No es la primera vez
Este no es un hecho aislado dentro de la misma gestión. Un informe anterior de Contraloría, el Informe Final N° 355/2024, ya había detectado un patrón muy similar respecto de los años 2022 y 2023. Más de 18.000 registros asociados a vacunas vencidas, dosis administradas a personas fallecidas, y la pérdida de más de tres millones de vacunas durante ese período, también bajo la gestión de la subsecretaria Albagli.
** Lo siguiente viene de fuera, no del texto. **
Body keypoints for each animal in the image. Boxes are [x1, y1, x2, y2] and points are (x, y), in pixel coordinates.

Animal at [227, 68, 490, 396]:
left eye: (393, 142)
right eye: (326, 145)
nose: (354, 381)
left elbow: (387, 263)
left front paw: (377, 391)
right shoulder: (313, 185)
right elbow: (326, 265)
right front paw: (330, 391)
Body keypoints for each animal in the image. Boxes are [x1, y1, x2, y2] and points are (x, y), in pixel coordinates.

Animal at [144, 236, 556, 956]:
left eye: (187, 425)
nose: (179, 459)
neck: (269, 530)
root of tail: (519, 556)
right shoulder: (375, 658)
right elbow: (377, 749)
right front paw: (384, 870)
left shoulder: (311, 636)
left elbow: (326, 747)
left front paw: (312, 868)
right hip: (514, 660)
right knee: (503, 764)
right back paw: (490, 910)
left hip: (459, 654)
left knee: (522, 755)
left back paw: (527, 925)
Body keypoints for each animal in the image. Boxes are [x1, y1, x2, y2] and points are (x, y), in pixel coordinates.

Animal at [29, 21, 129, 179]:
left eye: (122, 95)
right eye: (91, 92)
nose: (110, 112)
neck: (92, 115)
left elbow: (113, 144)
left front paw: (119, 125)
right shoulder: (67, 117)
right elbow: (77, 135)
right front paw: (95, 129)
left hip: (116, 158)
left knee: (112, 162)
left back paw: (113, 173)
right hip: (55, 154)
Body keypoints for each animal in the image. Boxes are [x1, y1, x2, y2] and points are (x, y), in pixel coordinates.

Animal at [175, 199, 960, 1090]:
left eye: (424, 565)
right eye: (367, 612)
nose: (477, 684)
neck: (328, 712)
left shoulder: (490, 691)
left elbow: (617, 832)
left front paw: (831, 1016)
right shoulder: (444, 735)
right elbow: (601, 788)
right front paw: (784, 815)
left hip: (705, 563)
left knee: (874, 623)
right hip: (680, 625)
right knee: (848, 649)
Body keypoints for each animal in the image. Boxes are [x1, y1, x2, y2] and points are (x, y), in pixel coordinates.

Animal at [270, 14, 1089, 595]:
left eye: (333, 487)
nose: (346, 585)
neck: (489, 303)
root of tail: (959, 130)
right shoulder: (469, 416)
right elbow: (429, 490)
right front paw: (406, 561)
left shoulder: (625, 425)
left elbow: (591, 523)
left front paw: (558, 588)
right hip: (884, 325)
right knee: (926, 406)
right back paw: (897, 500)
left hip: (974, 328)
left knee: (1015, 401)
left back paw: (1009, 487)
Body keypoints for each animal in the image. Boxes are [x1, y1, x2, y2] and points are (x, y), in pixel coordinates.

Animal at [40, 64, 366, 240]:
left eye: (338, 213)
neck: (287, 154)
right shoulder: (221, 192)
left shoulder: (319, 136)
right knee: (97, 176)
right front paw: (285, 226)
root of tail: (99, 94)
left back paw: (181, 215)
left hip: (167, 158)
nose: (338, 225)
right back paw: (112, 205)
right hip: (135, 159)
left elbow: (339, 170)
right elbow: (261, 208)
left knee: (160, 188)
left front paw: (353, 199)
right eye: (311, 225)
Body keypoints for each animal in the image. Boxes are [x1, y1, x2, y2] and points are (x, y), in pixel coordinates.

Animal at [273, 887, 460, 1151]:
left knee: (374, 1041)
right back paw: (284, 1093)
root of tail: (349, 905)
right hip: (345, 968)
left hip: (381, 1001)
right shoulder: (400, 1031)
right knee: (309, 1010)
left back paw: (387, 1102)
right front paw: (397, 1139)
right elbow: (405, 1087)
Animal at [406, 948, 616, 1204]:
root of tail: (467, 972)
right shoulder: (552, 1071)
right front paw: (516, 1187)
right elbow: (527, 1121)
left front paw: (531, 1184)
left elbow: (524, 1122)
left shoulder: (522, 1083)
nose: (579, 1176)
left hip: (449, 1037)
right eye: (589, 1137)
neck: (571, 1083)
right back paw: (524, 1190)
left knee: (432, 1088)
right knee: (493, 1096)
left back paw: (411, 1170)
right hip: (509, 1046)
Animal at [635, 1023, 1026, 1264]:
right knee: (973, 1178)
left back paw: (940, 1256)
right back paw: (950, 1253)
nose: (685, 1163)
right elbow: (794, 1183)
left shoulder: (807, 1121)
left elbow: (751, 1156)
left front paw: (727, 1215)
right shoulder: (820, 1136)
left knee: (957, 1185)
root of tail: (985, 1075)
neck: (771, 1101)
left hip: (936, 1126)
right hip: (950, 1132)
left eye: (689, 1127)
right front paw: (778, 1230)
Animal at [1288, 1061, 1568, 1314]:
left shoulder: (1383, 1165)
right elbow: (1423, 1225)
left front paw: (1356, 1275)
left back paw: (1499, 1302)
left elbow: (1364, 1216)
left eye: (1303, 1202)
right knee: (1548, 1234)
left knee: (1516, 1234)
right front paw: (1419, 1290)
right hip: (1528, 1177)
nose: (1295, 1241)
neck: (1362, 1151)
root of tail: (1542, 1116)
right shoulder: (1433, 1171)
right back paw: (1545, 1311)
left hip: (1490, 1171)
La repetición del mismo tipo de irregularidades —pérdida masiva de dosis y registros de vacunación a personas ya fallecidas— en dos informes de Contraloría distintos, correspondientes a años consecutivos, refuerza la idea de que no se trató de un error puntual, sino de una falla estructural y sostenida en el control del programa de inmunización durante ese período.
El contexto: una auditoría más amplia a la era Boric
Este hallazgo específico en materia de vacunas se suma a un proceso de revisión mucho más extenso que el actual Gobierno ya había dado a conocer en mayo de este año, cuando informó haber detectado alertas de riesgo fiscal por más de US$9.200 millones correspondientes a distintas reparticiones públicas durante la administración de Gabriel Boric, tras analizar más de 913 millones de datos entre 2022 y 2026. Ese proceso, que incluyó pagos postergados por US$3.200 millones y compras ágiles por otros US$3.170 millones, llevó a abrir investigaciones formales en Junaeb, el Ministerio de la Mujer, el Ministerio de Transportes y Telecomunicaciones, y la ANID, además de cuestionamientos específicos por uso de trato directo en entidades como Cenabast, el Registro Civil y el Servicio de Salud Sur.